Cette comédie paraît ici telle que l’auteur l’avait faite pour Cirey, mais avec le titre, les personnages, et quelques légères corrections de détail, tirés d’une seconde édition donnée à Vienne en 1765.





  1. Cet avertissement est de feu Decroix, l’un des éditeurs de l’édition de Kehl, qui le composa pour l’édition de M. Lequien, publiée en 1827. (B.)
  2. La pièce fut aussi jouée, en 1747, à Anet ; voyez le Prologue, p. 253. (B.)
  3. Voyez cette pièce, Théâtre, tome Ier, page 391.
  4. Le manuscrit ne s’est pas retrouvé dans la bibliothèque de Pont-de-Veyle, lorsque M. de Soleinne en a fait l’acquisition. (B.)
  5. Ce titre est pris du premier couplet de la scène VII de l’acte II. Voltaire désavoue cette pièce dans une lettre à Damilaville, du 7 mai 1762, qu’il inséra, en 1770, dans l’article Ana de ses Questions sur l’Encyclopédie. Cela ne m’empêcha pas, en 1817, d’admettre l’Échange dans le tome VII d’une édition in-12 des Œuvres de Voltaire, qui a été terminée par M. L. Dubois. J’avais réimprimé sur l’édition qui avait paru à Vienne en 1761, et qui y eut une seconde édition en 1765, in-8. Ces éditions anonymes sont en deux actes. C’était tout ce que j’avais pu me procurer.

    Après moi, en 1818, on réimprima l’Échange dans le tome XXIX de l’édition in-8 en quarante-deux volumes y compris la table.

    Peu après, M. de Soleinne ayant acquis la bibliothèque de Pont-de-Veyle, y trouva, sous le no 1042, un manuscrit contenant deux pièces en trois actes, Monsieur du Cap-Vert et le Comte de Boursoufle. C’est d’après ce manuscrit que M. A.-A. Renouard donna, en 1819, dans le tome VII de son édition des Œuvres de Voltaire, le Comte de Boursoufle en trois actes, qui, sauf les scènes de plus, n’est autre que l’Échange.

    Feu Decroix, ayant aussi un manuscrit de la pièce, crut devoir rétablir le titre que j’ai conservé.

    Voilà donc deux pièces en trois actes dans lesquelles figure un comte de Boursoufle.

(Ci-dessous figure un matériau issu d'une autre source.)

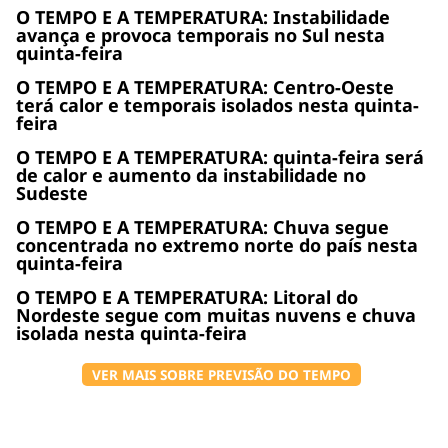
O TEMPO E A TEMPERATURA: Instabilidade
avança e provoca temporais no Sul nesta
quinta-feira
O TEMPO E A TEMPERATURA: Centro-Oeste
terá calor e temporais isolados nesta quinta-
feira
O TEMPO E A TEMPERATURA: quinta-feira será
de calor e aumento da instabilidade no
Sudeste
O TEMPO E A TEMPERATURA: Chuva segue
concentrada no extremo norte do país nesta
quinta-feira
O TEMPO E A TEMPERATURA: Litoral do
Nordeste segue com muitas nuvens e chuva
isolada nesta quinta-feira
VER MAIS SOBRE PREVISÃO DO TEMPO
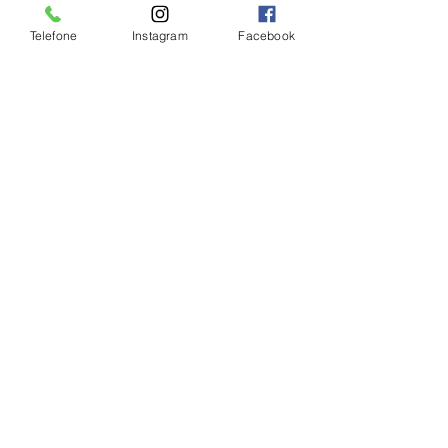
Telefone
Instagram
Facebook
Ver tudo
Posts Relacionados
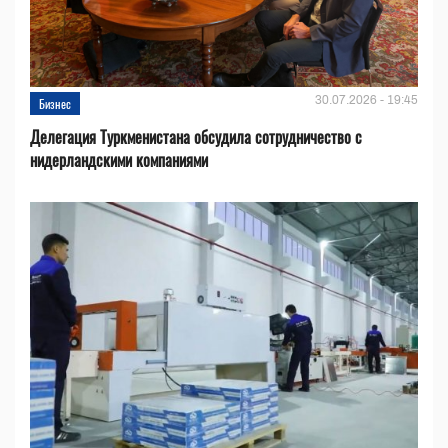
30.07.2026 - 19:45
Бизнес
Делегация Туркменистана обсудила сотрудничество с
нидерландскими компаниями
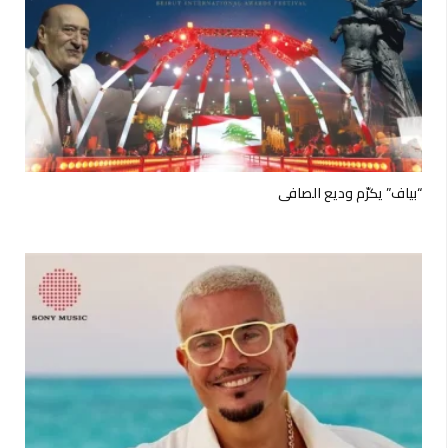
“بياف” يكرّم وديع الصافي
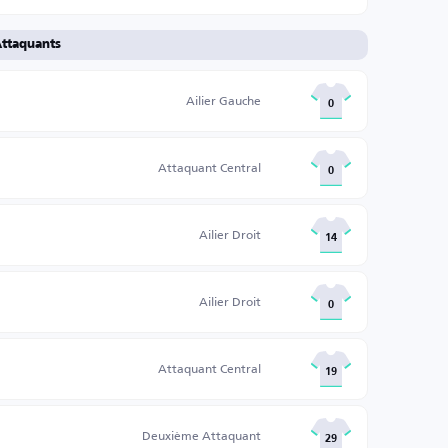
ttaquants
Ailier Gauche
0
Attaquant Central
0
Ailier Droit
14
Ailier Droit
0
Attaquant Central
19
Deuxième Attaquant
29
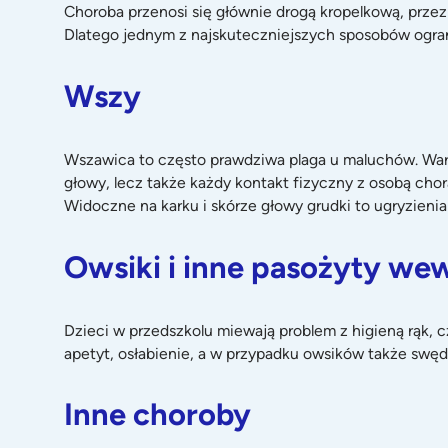
Choroba przenosi się głównie drogą kropelkową, prze
Dlatego jednym z najskuteczniejszych sposobów ogran
Wszy
Wszawica to często prawdziwa plaga u maluchów. Warto
głowy, lecz także każdy kontakt fizyczny z osobą chor
Widoczne na karku i skórze głowy grudki to ugryzie
Owsiki i inne pasożyty we
Dzieci w przedszkolu miewają problem z higieną rąk, 
apetyt, osłabienie, a w przypadku owsików także swę
Inne choroby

Mais il y avait encore un Petit Boursoufle en un acte. Le manuscrit, inscrit au catalogue Pont-de-Veyle sous le no 1216, paraît perdu, comme je l’ai dit dans ma note précédente.

    Lorsqu’en 1826 le gouvernement présenta un projet de loi pour le rétablissement du droit d’aînesse, on réimprima le Comte de Boursoufle ou les Agréments du droit d’aînesse, comédie de Voltaire, in-32. Des exemplaires sans millésime, portant l’adresse de M. Jules Renouard, ont une couverture sur laquelle on lit : Le Comte de Boursoufle ou l’Avantage d’être l’aîné, comédie par feu M. de Voltaire. Des exemplaires avec millésime portent l’adresse de M. Touquet, et la couverture a le même intitulé que le frontispice. (B.)

    Il y a quelques années, on représenta sur le théâtre de l’Odéon le Comte de Boursoufle, et l’on annonça au public que c’était une comédie inédite de Voltaire !

  6. Fréron rend compte de la représentation dans l’Année littéraire, 1761, t. IV, pages 73-85. (B.)